Ever ones to put a positive spin on a situation, we are sure there are miners out there that probably say under their breath to investors that the coup was a good thing because it sank the Turkish lira and thus made costs “so much lower”. The slight wrinkle in this theory is that “secret” partners like to deal in dollars and they aren’t in the business of haggling or giving discounts no matter how hairy the political situation gets.
Regimes that start heading down the road towards totalitarianism rarely have a Road to Damascus and get back on the path to righteousness. Turkey is now on the slippery slide. The EU was prepared to tie itself in moral knots to accommodate the increasing repression of critics. The US was prepared to play along with a major NATO partner. Now that both have felt the fangs of the dog that bites the hand that feeds, the mood is souring rapidly.
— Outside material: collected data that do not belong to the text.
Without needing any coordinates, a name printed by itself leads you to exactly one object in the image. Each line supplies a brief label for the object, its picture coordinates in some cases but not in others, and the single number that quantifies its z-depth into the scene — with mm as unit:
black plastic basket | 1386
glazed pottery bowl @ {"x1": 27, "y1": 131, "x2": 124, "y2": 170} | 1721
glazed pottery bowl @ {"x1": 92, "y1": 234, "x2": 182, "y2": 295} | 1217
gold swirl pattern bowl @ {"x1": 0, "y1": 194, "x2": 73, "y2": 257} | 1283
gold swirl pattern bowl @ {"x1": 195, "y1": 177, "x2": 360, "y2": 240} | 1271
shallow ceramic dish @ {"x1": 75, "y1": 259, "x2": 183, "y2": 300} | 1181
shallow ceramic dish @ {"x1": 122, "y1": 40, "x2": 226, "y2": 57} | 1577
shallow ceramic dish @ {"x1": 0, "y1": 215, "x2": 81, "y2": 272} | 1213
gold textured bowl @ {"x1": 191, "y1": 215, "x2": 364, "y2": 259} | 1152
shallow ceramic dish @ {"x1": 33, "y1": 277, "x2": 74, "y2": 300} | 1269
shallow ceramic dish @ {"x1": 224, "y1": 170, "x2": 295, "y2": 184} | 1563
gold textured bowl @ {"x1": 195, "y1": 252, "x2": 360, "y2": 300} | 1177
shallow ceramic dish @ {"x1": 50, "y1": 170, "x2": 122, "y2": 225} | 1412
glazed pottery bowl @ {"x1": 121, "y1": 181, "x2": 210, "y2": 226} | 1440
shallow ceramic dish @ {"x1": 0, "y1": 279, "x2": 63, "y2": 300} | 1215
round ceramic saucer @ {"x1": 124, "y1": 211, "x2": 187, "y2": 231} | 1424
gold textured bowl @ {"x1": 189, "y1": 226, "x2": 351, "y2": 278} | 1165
Even as we write the history books are being rewritten as to who lit the touchpaper on Syria and who sold arms to both sides in that war and then bought oil from both sides.
Is this a place that one wants to make a mining investment at this point? Sure the geology is great but frankly with Iran, its eastern neighbour in the Tethyan Belt, rising in the acceptability stakes as Turkey takes a dive, and knowing what we know about Turkey’s “mining friendly” regime (take a rabies shot before you negotiate), who needs it? Financing money is starting to flow again but it is not, as yet, indiscriminate, and countries with coups, failed or otherwise, in their immediate past are going to be a tougher sell than ones where the regime is stable and trustworthy. With countries like Argentina and Iran coming in from the cold then who needs to be invested in a country that has yet to show an example of any Western miner having knocked the ball out of the field? Turkey will still be around when all this passes. Better to await the coup that finally works out.